Puis, une fois débarqué, Rossignol, toujours fidèle à ses idées, reprend des actions de liberté et de citoyenneté en faveur des esclaves. Il est alors et de nouveau déporté aux Comores, à Anjouan, où il mourra de fièvres, en 1802, tout comme ses condisciples du même bateau… sauf un ! Le nommé Lefranc (ancien architecte, de retour en France après un extraordinaire et long voyage !), qui dira :« Fallait-t-il agir avec vigueur ? Rossignol était le premier. Fallait-il souffrir ? Il donnait l’exemple d’une âme stoïque ».

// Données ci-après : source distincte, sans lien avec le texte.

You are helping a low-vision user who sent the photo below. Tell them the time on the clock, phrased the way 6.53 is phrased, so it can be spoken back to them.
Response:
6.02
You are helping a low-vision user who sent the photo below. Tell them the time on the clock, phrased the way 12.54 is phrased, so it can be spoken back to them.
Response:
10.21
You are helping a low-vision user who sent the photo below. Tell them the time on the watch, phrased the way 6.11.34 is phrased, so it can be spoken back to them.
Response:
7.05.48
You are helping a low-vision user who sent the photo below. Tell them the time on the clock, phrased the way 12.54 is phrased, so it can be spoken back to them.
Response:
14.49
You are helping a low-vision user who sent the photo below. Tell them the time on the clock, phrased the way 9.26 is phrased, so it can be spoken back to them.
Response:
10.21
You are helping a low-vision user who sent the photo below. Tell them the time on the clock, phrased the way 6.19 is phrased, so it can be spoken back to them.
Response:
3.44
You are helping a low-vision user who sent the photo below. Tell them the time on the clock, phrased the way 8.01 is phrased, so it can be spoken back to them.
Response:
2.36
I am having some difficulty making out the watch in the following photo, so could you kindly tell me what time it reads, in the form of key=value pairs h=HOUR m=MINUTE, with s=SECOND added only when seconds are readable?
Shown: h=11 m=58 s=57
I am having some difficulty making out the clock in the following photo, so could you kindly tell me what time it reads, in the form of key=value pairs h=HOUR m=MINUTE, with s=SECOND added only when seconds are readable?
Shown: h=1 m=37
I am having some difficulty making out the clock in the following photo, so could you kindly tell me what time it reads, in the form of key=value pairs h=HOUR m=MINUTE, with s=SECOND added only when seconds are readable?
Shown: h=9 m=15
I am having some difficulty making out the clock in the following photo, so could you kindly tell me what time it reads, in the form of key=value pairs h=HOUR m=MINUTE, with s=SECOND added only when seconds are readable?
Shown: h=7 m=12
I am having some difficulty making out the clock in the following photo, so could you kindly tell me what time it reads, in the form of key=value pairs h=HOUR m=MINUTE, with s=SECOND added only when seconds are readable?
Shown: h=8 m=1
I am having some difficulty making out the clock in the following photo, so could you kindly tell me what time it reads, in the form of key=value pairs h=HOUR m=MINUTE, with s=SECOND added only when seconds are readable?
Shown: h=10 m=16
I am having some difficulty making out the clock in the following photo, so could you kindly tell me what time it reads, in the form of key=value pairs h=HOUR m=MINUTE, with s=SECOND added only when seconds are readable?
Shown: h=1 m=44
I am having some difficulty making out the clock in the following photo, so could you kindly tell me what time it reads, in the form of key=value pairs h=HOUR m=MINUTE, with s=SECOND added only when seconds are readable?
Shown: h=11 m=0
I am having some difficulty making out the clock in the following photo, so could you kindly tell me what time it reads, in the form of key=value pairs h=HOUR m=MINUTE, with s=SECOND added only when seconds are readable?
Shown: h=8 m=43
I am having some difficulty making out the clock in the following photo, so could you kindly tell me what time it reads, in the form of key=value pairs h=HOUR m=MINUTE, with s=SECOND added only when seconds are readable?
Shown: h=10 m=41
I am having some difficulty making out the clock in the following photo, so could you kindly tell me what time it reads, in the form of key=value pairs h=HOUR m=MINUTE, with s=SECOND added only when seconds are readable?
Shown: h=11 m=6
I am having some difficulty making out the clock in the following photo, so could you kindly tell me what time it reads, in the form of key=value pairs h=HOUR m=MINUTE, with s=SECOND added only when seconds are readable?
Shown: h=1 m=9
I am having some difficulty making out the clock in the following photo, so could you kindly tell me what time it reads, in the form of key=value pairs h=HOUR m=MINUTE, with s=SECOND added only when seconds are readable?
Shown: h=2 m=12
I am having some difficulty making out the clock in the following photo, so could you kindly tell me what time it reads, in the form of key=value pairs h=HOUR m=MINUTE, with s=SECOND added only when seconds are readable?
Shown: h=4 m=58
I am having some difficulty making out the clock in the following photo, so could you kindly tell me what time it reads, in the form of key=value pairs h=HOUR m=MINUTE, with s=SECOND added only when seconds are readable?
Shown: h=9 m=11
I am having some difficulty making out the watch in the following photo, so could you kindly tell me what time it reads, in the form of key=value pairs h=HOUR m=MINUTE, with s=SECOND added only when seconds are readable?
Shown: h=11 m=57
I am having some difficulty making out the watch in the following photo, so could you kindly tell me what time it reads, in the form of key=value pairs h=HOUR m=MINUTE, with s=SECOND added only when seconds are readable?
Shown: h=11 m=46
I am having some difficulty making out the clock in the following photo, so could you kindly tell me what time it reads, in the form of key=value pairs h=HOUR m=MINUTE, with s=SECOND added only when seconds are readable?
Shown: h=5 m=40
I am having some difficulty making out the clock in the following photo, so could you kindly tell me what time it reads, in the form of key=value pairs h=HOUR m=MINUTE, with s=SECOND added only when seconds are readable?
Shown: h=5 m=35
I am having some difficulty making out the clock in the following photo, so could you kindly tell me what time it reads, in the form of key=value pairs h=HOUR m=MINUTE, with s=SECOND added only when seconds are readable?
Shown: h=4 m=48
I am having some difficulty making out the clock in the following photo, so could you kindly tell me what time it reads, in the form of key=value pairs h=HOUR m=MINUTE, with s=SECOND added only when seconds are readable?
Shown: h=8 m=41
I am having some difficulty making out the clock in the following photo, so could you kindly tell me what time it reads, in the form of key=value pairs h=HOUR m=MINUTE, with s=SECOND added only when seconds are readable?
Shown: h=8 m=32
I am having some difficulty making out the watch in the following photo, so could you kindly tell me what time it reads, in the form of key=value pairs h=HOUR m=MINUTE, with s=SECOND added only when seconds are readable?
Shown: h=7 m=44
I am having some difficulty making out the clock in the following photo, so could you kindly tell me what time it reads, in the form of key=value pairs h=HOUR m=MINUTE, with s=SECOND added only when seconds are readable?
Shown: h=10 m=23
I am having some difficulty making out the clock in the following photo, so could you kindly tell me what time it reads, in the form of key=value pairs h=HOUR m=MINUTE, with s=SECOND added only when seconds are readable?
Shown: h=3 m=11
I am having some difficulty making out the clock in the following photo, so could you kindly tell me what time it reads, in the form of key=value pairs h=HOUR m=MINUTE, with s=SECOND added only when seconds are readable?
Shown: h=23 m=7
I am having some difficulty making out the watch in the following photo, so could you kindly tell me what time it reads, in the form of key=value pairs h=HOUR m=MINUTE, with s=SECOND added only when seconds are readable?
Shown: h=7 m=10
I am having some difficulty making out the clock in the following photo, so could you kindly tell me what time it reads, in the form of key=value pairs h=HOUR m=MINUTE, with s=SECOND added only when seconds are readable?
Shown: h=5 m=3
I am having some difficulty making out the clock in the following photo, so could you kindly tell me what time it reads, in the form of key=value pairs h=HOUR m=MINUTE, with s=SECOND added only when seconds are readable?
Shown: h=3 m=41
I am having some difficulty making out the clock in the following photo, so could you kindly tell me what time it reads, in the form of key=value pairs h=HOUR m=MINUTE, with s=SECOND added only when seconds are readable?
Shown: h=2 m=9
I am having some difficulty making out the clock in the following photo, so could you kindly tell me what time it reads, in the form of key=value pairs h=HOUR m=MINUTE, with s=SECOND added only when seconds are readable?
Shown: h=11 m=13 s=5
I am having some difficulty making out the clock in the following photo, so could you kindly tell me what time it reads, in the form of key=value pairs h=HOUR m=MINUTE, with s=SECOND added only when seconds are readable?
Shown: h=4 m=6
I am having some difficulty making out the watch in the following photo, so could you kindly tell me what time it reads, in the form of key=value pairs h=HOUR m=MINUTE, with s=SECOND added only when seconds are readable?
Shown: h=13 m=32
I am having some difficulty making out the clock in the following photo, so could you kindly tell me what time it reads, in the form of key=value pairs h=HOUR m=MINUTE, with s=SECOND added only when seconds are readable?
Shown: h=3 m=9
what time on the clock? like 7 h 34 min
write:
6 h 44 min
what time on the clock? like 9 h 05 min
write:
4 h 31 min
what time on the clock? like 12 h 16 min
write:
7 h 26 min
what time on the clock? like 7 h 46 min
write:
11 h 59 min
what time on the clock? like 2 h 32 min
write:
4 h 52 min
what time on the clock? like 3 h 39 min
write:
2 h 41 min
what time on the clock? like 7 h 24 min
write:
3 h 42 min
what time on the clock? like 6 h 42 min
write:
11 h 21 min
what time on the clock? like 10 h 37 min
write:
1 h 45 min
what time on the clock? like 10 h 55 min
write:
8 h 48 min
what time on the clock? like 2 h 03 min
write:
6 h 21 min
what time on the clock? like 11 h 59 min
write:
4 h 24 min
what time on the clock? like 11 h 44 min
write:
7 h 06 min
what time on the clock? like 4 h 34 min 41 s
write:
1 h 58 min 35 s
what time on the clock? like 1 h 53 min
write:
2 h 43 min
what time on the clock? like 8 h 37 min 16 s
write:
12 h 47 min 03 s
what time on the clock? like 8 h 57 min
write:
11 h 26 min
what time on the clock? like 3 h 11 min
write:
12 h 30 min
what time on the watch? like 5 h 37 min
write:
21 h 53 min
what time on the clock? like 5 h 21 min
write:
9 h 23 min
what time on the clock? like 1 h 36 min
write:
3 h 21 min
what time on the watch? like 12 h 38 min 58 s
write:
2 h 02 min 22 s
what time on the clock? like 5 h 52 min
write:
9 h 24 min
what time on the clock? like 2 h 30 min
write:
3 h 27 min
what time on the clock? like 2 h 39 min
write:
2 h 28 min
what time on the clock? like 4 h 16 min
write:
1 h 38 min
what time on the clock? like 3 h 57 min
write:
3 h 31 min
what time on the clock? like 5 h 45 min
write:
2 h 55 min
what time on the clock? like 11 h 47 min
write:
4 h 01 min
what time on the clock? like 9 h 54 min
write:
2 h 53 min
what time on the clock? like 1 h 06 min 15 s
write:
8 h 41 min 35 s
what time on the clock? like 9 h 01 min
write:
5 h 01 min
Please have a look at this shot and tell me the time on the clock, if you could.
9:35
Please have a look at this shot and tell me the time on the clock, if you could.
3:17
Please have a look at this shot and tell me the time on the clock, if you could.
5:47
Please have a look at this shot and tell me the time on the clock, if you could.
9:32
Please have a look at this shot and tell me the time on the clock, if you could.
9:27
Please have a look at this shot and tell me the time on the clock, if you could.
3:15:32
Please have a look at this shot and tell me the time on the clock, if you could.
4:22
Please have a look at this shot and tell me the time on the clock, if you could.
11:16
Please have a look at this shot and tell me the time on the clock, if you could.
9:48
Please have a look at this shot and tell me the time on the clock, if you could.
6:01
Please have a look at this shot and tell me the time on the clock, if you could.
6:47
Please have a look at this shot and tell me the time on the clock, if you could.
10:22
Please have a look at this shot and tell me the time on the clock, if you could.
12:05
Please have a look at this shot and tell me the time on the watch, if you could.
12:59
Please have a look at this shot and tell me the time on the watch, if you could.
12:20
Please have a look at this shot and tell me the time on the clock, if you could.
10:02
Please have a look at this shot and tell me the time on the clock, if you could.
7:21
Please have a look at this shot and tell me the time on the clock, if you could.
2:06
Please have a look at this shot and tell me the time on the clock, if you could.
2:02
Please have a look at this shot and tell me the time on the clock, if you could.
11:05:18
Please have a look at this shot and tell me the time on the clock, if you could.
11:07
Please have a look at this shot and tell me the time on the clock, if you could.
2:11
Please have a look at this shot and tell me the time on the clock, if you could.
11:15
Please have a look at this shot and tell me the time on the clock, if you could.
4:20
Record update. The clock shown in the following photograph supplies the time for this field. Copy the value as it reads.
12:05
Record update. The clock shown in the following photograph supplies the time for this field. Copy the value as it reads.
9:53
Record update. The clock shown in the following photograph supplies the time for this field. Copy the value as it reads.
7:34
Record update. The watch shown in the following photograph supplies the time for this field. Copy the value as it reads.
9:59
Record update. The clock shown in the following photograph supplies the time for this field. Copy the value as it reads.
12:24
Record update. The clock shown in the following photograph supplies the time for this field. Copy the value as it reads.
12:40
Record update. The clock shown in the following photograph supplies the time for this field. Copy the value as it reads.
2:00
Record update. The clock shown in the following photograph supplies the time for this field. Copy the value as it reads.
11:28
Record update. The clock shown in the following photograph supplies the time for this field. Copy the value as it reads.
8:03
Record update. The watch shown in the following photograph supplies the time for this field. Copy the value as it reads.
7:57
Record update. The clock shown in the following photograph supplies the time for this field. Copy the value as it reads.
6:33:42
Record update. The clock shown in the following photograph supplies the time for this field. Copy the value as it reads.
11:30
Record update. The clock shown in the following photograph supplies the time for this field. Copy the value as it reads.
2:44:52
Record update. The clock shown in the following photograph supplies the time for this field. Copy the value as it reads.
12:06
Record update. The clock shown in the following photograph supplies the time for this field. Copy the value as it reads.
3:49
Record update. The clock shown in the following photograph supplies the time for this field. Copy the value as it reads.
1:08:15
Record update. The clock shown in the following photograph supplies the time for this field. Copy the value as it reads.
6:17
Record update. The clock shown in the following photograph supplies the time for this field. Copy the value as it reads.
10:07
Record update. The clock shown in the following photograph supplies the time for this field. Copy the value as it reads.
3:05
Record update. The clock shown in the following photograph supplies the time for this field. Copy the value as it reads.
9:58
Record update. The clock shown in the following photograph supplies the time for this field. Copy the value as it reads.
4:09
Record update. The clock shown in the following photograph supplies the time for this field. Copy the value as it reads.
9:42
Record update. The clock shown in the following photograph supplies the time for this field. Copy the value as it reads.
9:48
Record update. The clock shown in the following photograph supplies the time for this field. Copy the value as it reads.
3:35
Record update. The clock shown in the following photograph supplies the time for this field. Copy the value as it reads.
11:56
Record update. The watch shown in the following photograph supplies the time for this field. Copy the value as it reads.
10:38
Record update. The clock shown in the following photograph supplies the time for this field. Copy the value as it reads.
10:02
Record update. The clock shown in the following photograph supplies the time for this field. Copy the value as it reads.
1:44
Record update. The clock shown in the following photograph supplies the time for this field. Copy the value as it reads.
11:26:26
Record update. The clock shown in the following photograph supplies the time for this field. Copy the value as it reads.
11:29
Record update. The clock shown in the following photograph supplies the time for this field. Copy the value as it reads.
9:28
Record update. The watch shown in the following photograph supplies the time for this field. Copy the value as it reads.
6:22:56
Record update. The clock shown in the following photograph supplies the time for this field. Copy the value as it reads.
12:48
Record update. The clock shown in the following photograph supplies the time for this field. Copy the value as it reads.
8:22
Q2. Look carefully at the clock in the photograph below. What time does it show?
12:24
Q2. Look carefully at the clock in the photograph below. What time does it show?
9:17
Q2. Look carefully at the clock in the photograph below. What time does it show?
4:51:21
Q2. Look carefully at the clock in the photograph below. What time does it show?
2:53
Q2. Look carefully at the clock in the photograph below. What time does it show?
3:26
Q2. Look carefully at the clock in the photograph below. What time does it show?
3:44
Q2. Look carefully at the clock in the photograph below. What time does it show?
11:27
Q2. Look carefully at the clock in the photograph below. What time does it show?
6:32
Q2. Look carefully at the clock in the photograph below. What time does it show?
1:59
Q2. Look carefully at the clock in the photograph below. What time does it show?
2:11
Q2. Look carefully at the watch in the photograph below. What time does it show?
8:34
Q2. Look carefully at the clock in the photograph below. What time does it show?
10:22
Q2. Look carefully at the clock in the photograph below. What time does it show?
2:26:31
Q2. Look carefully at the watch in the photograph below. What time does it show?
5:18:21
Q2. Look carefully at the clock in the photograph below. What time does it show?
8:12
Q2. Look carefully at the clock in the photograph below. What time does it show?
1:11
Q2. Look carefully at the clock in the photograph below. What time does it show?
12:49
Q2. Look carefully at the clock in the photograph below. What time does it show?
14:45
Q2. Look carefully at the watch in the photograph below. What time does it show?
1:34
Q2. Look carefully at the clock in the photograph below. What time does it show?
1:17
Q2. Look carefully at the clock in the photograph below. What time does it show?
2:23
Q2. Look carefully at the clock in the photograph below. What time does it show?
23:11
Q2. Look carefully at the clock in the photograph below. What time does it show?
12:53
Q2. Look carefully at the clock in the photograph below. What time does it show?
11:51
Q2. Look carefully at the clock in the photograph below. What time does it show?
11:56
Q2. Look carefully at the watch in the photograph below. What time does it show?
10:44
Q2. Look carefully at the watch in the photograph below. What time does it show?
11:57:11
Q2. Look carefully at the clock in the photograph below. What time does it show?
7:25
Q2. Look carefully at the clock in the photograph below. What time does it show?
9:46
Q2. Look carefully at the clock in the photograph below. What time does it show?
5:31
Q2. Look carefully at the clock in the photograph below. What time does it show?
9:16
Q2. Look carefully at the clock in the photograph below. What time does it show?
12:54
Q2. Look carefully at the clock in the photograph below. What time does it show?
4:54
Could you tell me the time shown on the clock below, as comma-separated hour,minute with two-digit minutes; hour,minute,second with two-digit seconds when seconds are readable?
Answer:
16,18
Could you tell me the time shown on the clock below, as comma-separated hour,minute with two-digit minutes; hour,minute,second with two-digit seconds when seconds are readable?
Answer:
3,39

À Saint-Antoine, quand l’annonce de la mort de Rossignol arrive, personne n’y croit. Sans doute est-il plutôt en train de lutter pour établir une république universelle dans des lieux éloignés. Pourtant, cet homme maintes fois blessé et souvent très gravement, affaibli et usé, trop souvent fait prisonnier, privé d’air et de lumière, était un courageux et indomptable. Il s’était même permis de dire à son supérieur, un noble : « aussi brave que moi, peut-être, mais davantage, je vous mets en défie ! ».

Chateaubriand lui fera prononcer ces dernières paroles : « je meurs accablé des plus horribles douleurs ; mais je mourrais content si je pouvais apprendre que le tyran de ma patrie endurât les mêmes souffrances ». Ironie de l’histoire, son bourreau dira dans ses mémoires que les options soumises par Rossignol en Vendée auraient été les bonnes ! N’étant pas très militairement instruit, il aurait dû être aidé au lieu d’être contrarié !"

Jean Rossignol, ce citoyen simple, ce passionné de liberté, n’a jamais douté, jamais fléchi, jamais transigé. Il est resté fidèle à son, si rebelle, faubourg Saint-Antoine. On lui doit le respect. Et pourtant, çà et là dans des articles de presse ou certaines éditions ce n’est pas le cas. Cependant, la vérité triomphe toujours du mensonge, il en sera ainsi pour Rossignol, comme pour Robespierre. Nonobstant, à mon sens, cela met trop de temps. Sans ces deux personnages, le premier étant le forgeron principal des règles républicaines et l’autre qui incarnait le bras armé de l’Incorruptible, il n’y aurait pas eu de Révolution.

Voilà pourquoi cet homme, soi-disant illettré, et dont la signature est une œuvre d’art, qui a écrit ses mémoires, chose rare pour un ancien ouvrier de l’Ancien Régime, m’a semblé être digne d’intérêt. Il mériterait une plus grande reconnaissance… car y a toute la Révolution dans ce personnage touchant et atypique.

Adrien Bélanger, membre de l’ARBR, est l’auteur de « Rossignol : Un Plébéien dans la tourmente révolutionnaire » aujourd’hui ouvrage épuisé.